Cyber conference highlights criminal activity under our noses

In a bone-chilling demonstration, FIU alumnus and Secret Service Agent Robert Villanueva recently directed an operative to commit cybertheft from the comfort of the MARC Pavilion.

Shielded from view by a black curtain, the man with a Russian accent spoke over a microphone while his interaction with the “Deep Web”—the part of the Internet not accessible through standard search engines because it serves to facilitate illicit activity—was projected onto a large overhead screen. Attendees of FIU’s “Trends in Cybersecurity” conference followed along in rapt attention as he purchased active credit card numbers and, in one case, an American citizen’s social security number, each for a few dollars.

“There are thousands of people doing this online,” said Villanueva, who heads the Electronic Crimes Task Force in South Florida. “I’m not going to sugarcoat it. I want the academics to know. I want the community to know what’s really happening out there.”


Robert Villanueva of the Secret Service, arms extended, stands in front of a screen displaying a page on the Deep Web on which a list of active credit card numbers are available for purchase.

Presented by the Department of Electrical & Computer Engineering within the College of Engineering & Computing, the conference focused on credit card fraud, which nationally totals $8.6 billion per year. Miami-Dade County is number one for such crimes, Villanueva told the audience, and just earlier this month his unit shut down a large operation in Kendall that was printing counterfeit credit cards with numbers purchased off the Deep Web.
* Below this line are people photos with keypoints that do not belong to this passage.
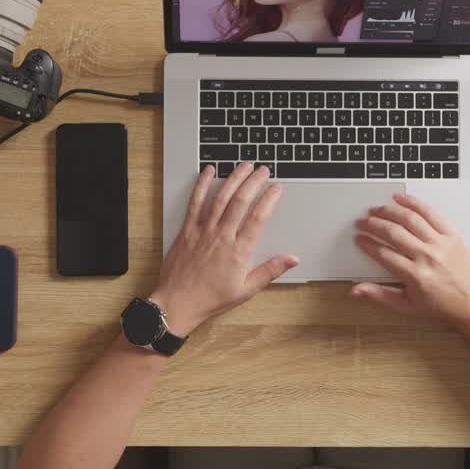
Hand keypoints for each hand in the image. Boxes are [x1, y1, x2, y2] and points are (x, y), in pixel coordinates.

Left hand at [152, 162, 298, 334]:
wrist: (177, 304)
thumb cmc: (210, 299)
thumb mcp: (246, 290)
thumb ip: (270, 271)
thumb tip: (292, 259)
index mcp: (238, 252)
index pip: (258, 218)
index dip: (269, 199)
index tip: (277, 188)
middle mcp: (221, 237)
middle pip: (241, 201)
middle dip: (254, 182)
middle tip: (264, 170)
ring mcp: (203, 231)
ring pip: (221, 198)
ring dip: (234, 178)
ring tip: (245, 165)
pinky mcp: (187, 230)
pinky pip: (195, 202)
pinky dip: (202, 185)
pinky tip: (209, 172)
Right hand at [351, 192, 469, 330]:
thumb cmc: (443, 306)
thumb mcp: (407, 307)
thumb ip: (380, 296)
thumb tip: (356, 291)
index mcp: (415, 276)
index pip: (383, 253)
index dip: (367, 244)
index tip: (359, 239)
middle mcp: (427, 256)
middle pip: (393, 233)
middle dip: (373, 225)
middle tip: (362, 222)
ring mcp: (441, 244)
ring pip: (409, 219)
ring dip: (389, 211)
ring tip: (376, 209)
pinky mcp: (452, 235)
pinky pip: (431, 213)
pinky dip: (414, 203)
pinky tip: (401, 199)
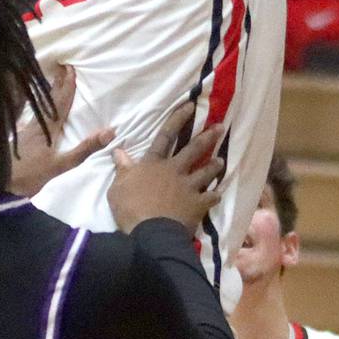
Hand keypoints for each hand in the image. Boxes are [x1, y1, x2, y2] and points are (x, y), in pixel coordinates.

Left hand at [10, 65, 114, 197]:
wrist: (0, 185)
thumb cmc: (31, 174)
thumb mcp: (61, 164)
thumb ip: (84, 149)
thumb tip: (110, 131)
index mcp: (49, 128)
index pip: (62, 103)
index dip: (68, 86)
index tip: (71, 69)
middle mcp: (38, 125)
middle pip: (51, 100)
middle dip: (59, 83)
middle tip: (63, 66)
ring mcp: (27, 131)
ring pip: (41, 106)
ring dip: (50, 92)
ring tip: (54, 81)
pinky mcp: (21, 138)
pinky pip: (34, 115)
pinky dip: (40, 106)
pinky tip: (38, 108)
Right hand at [107, 102, 225, 233]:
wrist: (151, 233)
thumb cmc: (130, 209)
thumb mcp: (118, 188)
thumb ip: (122, 168)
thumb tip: (118, 150)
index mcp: (154, 164)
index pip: (165, 136)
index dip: (177, 119)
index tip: (190, 105)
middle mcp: (174, 170)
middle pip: (193, 149)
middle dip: (208, 136)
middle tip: (220, 127)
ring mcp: (189, 186)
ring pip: (206, 171)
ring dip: (214, 165)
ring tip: (220, 160)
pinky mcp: (198, 203)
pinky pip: (211, 197)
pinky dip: (215, 195)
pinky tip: (218, 194)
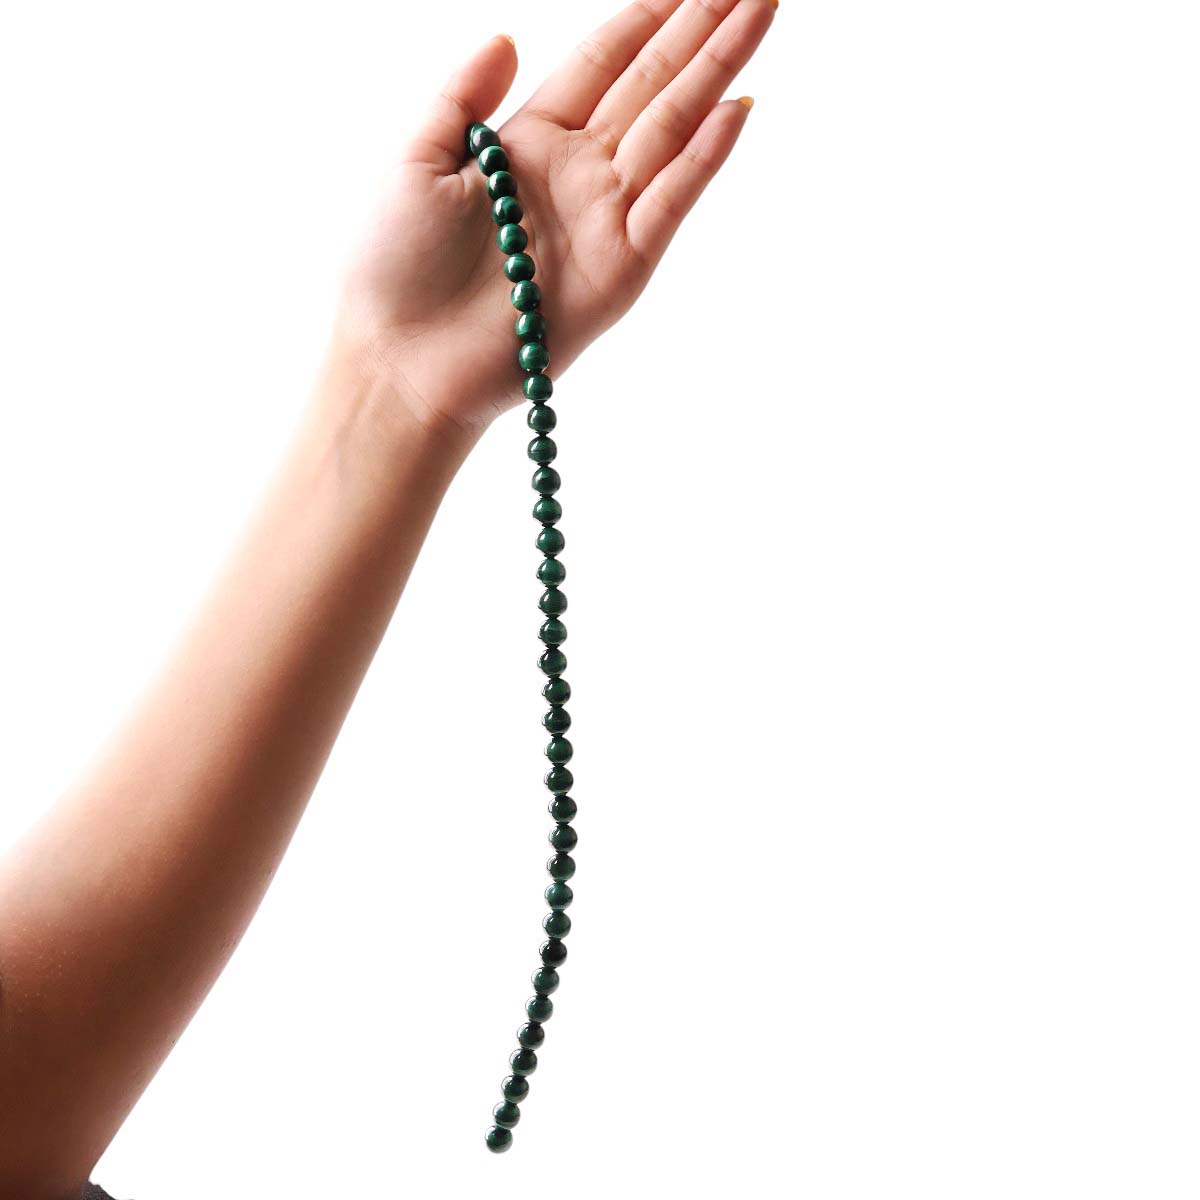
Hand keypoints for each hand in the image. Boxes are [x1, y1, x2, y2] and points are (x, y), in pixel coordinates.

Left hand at [334, 0, 775, 437]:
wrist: (401, 361)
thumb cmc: (393, 266)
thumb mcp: (414, 159)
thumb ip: (463, 96)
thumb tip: (508, 35)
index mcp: (529, 142)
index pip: (603, 62)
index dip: (647, 15)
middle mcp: (576, 174)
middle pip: (652, 85)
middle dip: (703, 28)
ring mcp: (604, 221)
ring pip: (673, 130)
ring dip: (718, 72)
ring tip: (761, 11)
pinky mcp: (620, 272)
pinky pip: (669, 203)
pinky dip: (703, 158)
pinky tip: (736, 107)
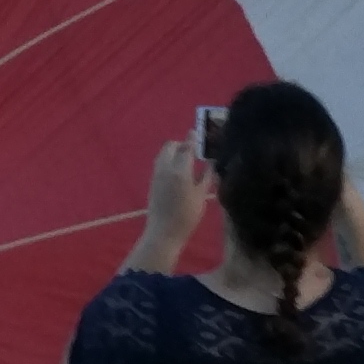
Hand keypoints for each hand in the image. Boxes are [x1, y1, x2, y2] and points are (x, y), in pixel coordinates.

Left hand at [130, 139, 212, 271]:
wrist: (163, 232)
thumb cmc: (187, 216)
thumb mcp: (201, 196)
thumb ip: (206, 176)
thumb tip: (211, 162)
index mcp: (180, 170)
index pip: (187, 148)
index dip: (193, 138)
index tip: (197, 131)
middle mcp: (165, 167)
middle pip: (171, 146)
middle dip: (181, 144)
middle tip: (193, 151)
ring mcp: (156, 173)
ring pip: (164, 153)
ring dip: (174, 151)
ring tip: (186, 160)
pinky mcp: (152, 180)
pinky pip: (160, 162)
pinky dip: (168, 160)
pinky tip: (178, 170)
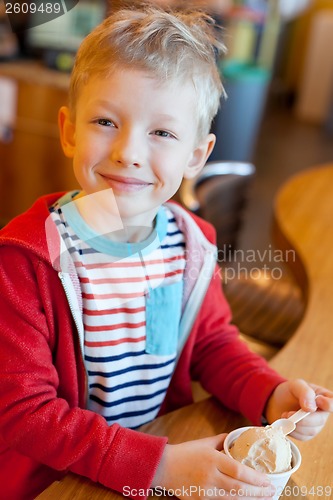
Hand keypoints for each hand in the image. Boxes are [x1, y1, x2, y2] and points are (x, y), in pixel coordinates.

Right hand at [152, 434, 273, 498]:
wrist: (163, 467)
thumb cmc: (185, 453)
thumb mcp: (204, 443)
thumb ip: (222, 441)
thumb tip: (237, 438)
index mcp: (212, 459)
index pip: (239, 471)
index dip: (256, 479)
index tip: (268, 480)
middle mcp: (210, 476)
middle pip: (239, 489)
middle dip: (258, 492)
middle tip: (271, 491)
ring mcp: (205, 491)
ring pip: (233, 499)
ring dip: (250, 499)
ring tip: (263, 498)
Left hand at [265, 379, 332, 440]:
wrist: (278, 402)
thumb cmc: (290, 392)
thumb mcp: (296, 385)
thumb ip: (305, 392)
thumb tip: (311, 408)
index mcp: (324, 397)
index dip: (329, 404)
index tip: (318, 401)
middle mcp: (323, 412)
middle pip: (320, 420)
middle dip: (303, 418)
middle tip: (288, 413)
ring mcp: (316, 424)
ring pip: (311, 430)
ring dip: (295, 424)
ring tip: (285, 415)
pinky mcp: (307, 433)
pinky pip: (302, 436)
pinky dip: (292, 431)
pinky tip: (286, 422)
Most of that data was acquired through major security breaches, such as the one at Target in December of 2013 and Home Depot last year. Overseas hackers, almost exclusively Russian nationals or other Russian speakers living around the world, take the information and sell it in bulk to vendors who then parse it out online to anyone looking to buy.

“The position of the United States Secret Service headquarters is that cybercrime originating from Eastern Europe is the biggest threat to the financial infrastructure of the United States of America by far,” Villaneuva said. “I’m not talking about people hacking into your computer networks to steal intellectual property or hacking the Department of Defense for national secrets. These are cybercriminals, cyberthieves that are online. They’re in it for the profit, period.”

The current upgrade to credit cards embedded with EMV chips—a security measure common in Europe and now required in the United States—should cut down on the stealing of card information associated with on-site purchases, as discussed in a panel session during the conference. At the point of purchase, the chip encrypts data in a way that protects it from, for example, being recorded by “skimmers,” the hidden machinery that thieves attach to credit card swipers at ATMs and gas stations.

Building awareness

The conference brought together FIU faculty and students with industry professionals and experts to drive home the seriousness of the matter and spread the word.

“Security has only become an issue over the last 10 years. Before that we were thinking about functionality, performance, making life easier for us. And then people started taking advantage of all that,” said Alexander Pons, a lecturer in the Department of Electrical & Computer Engineering.

“We trust too much, and I think that’s our biggest liability in some cases,” he said.

Pons gave the example of how easily people relinquish control of their credit cards, be it at a restaurant to pay a bill or at a doctor’s office to satisfy a copay. “One of the things that amazes me is how people hand their credit cards to an individual they don’t know. What stops that individual from easily taking your number, taking your security code on the back and the expiration date?”

Graduate student Swheata Upputolla, already interested in the subject and enrolled in the department’s network security track, said the live demo strengthened her commitment to research in cybersecurity. “I never knew actually that this would happen, [that] in minutes you can buy a stolen credit card. I was completely shocked.”

Even the chair of the department, Shekhar Bhansali, who organized the conference and hopes to make it an annual affair, recalled his own credit card woes while chatting during a break. Soon after using his card to pay for a meal in a Coconut Grove restaurant, his account registered a $6,000 purchase at a nearby shopping center. It drove home for him that individuals must take responsibility for safeguarding their information and stay vigilant.

“Ninety percent of the battle,” he said, “is just being aware of what footprint you are leaving and where.”

Tips for avoiding credit card fraud

  • Use cash to avoid small credit card transactions in which your card is taken out of sight for payment processing. An unscrupulous employee might copy down your information.
  • For the same reason as above, when paying at a restaurant, speak up if your server does not return promptly with your credit card. Coming soon: “Table safe” payments in which the cardholder pays tableside.
  • Choose your bank’s ATM machine over those at gas stations or other questionable locations as the latter have a higher likelihood of being compromised.
  • When making online purchases, restrict your shopping to reputable, larger companies, as they are more likely than smaller ones to be in compliance with industry security standards. (Even then, there are no guarantees, as the examples of the Target and Home Depot data breaches make clear.)
  • Separately, to avoid identity theft and the risk of someone opening credit cards in your name, do not share your social security number when completing most paperwork. While employers and financial institutions (including some credit card issuers) require the information, and various governments need it when you file income taxes or apply for a driver’s license or government benefits, no one else should be asking for it.